Problem description: All of the data that follows needs to be printed again, exactly as it reads.

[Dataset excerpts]
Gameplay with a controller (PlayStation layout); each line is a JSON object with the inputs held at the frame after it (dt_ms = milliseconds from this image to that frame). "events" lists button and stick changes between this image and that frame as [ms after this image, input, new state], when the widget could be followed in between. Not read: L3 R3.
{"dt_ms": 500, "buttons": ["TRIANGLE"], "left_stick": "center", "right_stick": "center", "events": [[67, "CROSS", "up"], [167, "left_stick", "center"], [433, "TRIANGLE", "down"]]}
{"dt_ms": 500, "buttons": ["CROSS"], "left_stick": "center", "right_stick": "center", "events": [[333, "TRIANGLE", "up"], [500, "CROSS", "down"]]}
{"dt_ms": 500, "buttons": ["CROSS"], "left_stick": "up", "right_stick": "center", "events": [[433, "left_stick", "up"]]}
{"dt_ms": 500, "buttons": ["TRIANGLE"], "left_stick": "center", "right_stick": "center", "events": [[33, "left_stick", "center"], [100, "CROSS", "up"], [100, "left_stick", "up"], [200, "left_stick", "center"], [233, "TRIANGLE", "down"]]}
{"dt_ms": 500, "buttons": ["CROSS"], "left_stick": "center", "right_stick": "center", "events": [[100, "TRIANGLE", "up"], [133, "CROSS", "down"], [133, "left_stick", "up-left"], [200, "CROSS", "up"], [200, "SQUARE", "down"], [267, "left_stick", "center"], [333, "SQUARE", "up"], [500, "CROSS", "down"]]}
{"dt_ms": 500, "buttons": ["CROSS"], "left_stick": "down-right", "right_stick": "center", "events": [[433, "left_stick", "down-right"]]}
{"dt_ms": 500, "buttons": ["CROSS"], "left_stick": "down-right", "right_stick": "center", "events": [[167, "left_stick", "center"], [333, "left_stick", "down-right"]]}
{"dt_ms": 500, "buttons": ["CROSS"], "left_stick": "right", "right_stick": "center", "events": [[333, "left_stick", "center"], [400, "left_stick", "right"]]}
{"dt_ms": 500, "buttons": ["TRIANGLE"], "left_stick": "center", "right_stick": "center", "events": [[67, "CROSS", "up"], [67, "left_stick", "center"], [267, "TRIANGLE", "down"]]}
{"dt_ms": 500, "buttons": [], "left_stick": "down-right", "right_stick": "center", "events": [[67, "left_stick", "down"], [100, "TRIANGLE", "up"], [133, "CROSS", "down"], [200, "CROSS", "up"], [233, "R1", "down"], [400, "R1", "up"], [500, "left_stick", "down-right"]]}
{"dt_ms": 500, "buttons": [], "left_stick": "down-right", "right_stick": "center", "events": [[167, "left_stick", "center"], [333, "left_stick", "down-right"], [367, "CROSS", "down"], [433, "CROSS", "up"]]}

Task answer:
Gameplay with a controller (PlayStation layout); each line is a JSON object with the inputs held at the frame after it (dt_ms = milliseconds from this image to that frame). "events" lists button and stick changes between this image and that frame as [ms after this image, input, new state], when the widget could be followed in between. Not read: L3 R3.
{"dt_ms": 500, "buttons": ["TRIANGLE"], "left_stick": "center", "right_stick": "center", "events": [[67, "CROSS", "up"], [167, "left_stick", "center"], [433, "TRIANGLE", "down"]]}
{"dt_ms": 500, "buttons": ["CROSS"], "left_stick": "center", "right_stick": "center", "events": [[333, "TRIANGLE", "up"], [500, "CROSS", "down"]]}
{"dt_ms": 500, "buttons": ["CROSS"], "left_stick": "up", "right_stick": "center", "events": [[433, "left_stick", "up"]]}
{"dt_ms": 500, "buttons": ["TRIANGLE"], "left_stick": "center", "right_stick": "center", "events": [[33, "left_stick", "center"], [100, "CROSS", "up"], [100, "left_stick", "up"], [200, "left_stick", "center"], [233, "TRIANGLE", "down"]]}
{"dt_ms": 500, "buttons": ["CROSS"], "left_stick": "center", "right_stick": "center", "events": [[100, "TRIANGLE", "up"], [133, "CROSS", "down"], [133, "left_stick", "up-left"], [200, "CROSS", "up"], [200, "SQUARE", "down"], [267, "left_stick", "center"], [333, "SQUARE", "up"], [500, "CROSS", "down"]]}
{"dt_ms": 500, "buttons": ["CROSS"], "left_stick": "down-right", "right_stick": "center", "events": [[433, "left_stick", "down-right"]]}
{"dt_ms": 500, "buttons": ["CROSS"], "left_stick": "down-right", "right_stick": "center", "events": [[167, "left_stick", "center"], [333, "left_stick", "down-right"]]}
{"dt_ms": 500, "buttons": ["CROSS"], "left_stick": "right", "right_stick": "center", "events": [[333, "left_stick", "center"], [400, "left_stick", "right"]]}
{"dt_ms": 500, "buttons": ["TRIANGLE"], "left_stick": "center", "right_stick": "center", "events": [[67, "CROSS", "up"], [67, "left_stick", "center"], [267, "TRIANGLE", "down"]]}
{"dt_ms": 500, "buttons": [], "left_stick": "down-right", "right_stick": "center", "events": [[67, "left_stick", "down"], [100, "TRIANGLE", "up"], [133, "CROSS", "down"], [200, "CROSS", "up"], [233, "R1", "down"], [400, "R1", "up"], [500, "left_stick", "down-right"]]}
{"dt_ms": 500, "buttons": [], "left_stick": "down-right", "right_stick": "center", "events": [[167, "left_stick", "center"], [333, "left_stick", "down-right"], [367, "CROSS", "down"], [433, "CROSS", "up"]]}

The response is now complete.